A reproducible workflow for the FAA aircraft registry
Project description
Hangarbay
Stop struggling with FAA registration data. Get clean, queryable aircraft registry tables in seconds.
Hangarbay downloads, normalizes and indexes the complete FAA aircraft registry so you can skip straight to analysis. No more hunting for files to download, or joining fragmented tables, or decoding cryptic lookup relationships.

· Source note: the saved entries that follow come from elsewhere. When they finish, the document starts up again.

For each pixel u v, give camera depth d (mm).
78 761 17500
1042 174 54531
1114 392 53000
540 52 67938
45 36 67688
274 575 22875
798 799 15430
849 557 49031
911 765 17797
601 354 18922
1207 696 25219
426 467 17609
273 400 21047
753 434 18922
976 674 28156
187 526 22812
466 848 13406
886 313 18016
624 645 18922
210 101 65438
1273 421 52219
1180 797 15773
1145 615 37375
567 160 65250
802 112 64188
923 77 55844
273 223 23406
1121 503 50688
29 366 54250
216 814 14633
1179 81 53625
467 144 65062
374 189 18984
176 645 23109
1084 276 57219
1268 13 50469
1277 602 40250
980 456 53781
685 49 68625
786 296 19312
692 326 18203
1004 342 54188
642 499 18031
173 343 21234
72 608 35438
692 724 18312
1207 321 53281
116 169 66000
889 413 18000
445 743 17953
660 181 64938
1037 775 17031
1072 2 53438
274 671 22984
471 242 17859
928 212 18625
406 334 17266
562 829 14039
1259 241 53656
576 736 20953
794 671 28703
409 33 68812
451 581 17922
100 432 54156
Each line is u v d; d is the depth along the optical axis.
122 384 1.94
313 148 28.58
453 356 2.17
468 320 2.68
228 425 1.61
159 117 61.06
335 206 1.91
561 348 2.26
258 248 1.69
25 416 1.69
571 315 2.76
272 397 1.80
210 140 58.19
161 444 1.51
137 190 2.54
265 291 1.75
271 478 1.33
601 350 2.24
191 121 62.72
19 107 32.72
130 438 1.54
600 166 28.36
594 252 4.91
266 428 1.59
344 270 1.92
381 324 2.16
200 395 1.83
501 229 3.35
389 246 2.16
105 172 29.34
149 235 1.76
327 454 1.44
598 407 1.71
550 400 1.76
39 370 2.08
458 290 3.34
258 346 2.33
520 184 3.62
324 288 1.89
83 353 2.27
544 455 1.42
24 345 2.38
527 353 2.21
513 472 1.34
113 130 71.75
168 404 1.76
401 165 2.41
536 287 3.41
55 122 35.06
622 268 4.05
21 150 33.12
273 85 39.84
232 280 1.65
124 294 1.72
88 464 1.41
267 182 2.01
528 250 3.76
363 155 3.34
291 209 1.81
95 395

One command gets you 307,000+ aircraft registrations, owners and specifications ready to query with SQL or pandas.
This is a tool built for researchers, data journalists and aviation analysts who need fast, reliable and repeatable workflows.
Quick start
Requirements: Python 3.9+
Python API (notebooks & scripts)
# Install
pip install hangarbay
# One-time setup
import hangarbay as hb
hb.load_data() # Downloads & processes FAA data to ~/.hangarbay/data/
# Look up aircraft
df = hb.search("N221LA")
# Find fleets
fleet = hb.fleet("United Airlines")
fleet = hb.fleet("LAPD|Los Angeles Police", state="CA")
# Custom SQL
df = hb.query("""
SELECT maker, COUNT(*) as count
FROM aircraft_decoded
WHERE year_mfr > 2020
GROUP BY maker
ORDER BY count DESC
""")
# Check data age
info = hb.status()
print(f"Data is {info['age_days']} days old")
Command-line interface
# Install
pip install hangarbay
# Run the full pipeline (< 1 minute, depending on your connection)
hangar update # Download, normalize and publish (in one step)
# Or run steps individually
hangar fetch # Download FAA data
hangar normalize # Parse to typed Parquet tables
hangar publish # Build DuckDB + SQLite FTS indexes
# Check data status and age
hangar status
# Start querying!
hangar search N757AF
hangar sql "SELECT COUNT(*) FROM aircraft"
What this does
Hangarbay downloads FAA aircraft registration data, normalizes it into typed tables and provides fast SQL querying:
- 307K+ aircraft registrations with owner and address information
- 93K+ make/model references (Cessna, Piper, Boeing, etc.)
- 4,700+ engine specifications (horsepower, type, manufacturer)
- DuckDB for analytical SQL queries (sub-second on 300K+ rows)
- SQLite FTS5 for full-text search by owner name or address
- Parquet files for efficient columnar storage
- Data lineage tracking with SHA256 checksums and version metadata
- Shared data directory at
~/.hangarbay/data/- works from any project or notebook
Features
N-Number lookup
Look up any aircraft registration with decoded status codes and human-readable output:
hangar search N221LA
Fleet search
Find all aircraft owned by a person or company:
# Search by owner name (case-insensitive)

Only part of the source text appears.